─── Records for the exercise ───
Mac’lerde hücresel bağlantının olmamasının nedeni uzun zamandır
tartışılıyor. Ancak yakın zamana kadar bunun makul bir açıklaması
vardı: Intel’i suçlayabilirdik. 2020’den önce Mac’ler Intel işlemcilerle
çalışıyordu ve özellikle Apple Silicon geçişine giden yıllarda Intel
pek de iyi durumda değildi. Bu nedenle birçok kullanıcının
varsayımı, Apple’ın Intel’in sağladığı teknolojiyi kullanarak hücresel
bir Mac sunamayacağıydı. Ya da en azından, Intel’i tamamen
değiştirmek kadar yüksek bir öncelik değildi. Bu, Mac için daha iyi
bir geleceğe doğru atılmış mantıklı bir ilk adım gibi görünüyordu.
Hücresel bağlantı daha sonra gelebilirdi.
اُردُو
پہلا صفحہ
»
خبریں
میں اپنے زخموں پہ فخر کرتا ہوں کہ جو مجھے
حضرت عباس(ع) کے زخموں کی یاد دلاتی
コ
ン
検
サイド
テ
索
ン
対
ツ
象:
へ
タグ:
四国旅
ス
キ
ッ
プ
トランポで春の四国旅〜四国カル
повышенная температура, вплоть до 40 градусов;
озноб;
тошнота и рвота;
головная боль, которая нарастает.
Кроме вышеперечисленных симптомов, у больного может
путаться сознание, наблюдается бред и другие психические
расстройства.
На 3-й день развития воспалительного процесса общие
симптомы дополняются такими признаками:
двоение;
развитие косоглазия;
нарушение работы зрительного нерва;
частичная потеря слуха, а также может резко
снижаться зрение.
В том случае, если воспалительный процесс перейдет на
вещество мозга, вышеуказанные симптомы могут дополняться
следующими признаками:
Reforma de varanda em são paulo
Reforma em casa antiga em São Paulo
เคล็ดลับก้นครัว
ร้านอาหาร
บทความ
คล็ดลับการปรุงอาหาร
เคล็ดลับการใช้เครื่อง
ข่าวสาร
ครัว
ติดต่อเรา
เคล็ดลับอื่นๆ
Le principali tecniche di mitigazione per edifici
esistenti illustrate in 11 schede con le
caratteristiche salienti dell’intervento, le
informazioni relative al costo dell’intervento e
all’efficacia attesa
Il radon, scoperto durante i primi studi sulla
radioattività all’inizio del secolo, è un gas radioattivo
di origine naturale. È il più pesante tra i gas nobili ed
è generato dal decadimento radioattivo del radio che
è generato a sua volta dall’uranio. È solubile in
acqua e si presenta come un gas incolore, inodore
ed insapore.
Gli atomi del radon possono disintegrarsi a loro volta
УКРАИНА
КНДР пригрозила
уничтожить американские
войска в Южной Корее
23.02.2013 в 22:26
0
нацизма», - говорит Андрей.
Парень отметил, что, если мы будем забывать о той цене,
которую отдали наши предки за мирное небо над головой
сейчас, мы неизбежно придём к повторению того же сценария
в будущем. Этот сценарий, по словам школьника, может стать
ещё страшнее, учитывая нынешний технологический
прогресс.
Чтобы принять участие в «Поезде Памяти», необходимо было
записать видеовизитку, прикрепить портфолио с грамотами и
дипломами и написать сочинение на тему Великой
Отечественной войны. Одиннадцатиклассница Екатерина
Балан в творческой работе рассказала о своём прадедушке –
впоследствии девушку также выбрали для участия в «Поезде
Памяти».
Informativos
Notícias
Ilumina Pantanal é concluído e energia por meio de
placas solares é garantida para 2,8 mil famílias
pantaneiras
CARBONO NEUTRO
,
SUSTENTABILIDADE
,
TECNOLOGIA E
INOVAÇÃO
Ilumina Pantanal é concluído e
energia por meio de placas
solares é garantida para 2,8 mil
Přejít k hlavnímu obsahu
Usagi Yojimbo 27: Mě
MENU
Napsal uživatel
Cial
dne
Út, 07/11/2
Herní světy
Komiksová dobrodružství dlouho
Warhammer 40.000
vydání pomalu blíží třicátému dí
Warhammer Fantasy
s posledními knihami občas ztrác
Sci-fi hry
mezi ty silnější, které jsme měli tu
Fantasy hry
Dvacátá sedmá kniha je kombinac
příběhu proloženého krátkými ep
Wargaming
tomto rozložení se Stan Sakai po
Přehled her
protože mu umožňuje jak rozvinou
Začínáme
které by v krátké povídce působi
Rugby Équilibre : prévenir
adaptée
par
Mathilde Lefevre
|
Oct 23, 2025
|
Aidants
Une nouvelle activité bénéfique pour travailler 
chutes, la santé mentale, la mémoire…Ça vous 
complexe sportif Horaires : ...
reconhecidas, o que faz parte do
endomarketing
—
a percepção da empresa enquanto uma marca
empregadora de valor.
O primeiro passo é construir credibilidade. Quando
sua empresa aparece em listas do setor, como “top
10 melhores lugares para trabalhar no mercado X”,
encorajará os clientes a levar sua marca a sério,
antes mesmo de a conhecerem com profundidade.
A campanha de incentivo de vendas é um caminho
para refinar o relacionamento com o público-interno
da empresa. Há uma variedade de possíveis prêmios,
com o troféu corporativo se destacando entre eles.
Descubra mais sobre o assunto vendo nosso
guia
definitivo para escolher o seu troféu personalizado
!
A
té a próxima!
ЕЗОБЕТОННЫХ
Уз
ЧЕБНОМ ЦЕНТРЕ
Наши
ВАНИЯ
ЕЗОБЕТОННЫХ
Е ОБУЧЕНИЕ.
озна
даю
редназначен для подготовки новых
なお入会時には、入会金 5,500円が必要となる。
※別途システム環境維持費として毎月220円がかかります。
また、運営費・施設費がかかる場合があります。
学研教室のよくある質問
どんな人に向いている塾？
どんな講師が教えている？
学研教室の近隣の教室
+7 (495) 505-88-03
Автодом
───
(Your instructions): Wherever the line holding "вещество мозга, вышеуказанные" falls in the entries above, copy exactly from it through the line holding "Le principali tecniche", inclusive, and add nothing.

(Response to this exercise):
вещество мозга, вышеуказанные симптомы могут дополняться
следующими признаками:
Reforma de varanda em são paulo
Reforma em casa antiga em São Paulo
เคล็ดลับก้นครัว
ร้านอาหาร
บทความ
คล็ดลับการปรุงอาหาร
เคล็ดลับการใช้เครื่อง
ข่าวสาร
ครัว
ติดต่อเรา
เคล็ดลับอื่นๆ
Le principali tecniche di mitigazione per edifici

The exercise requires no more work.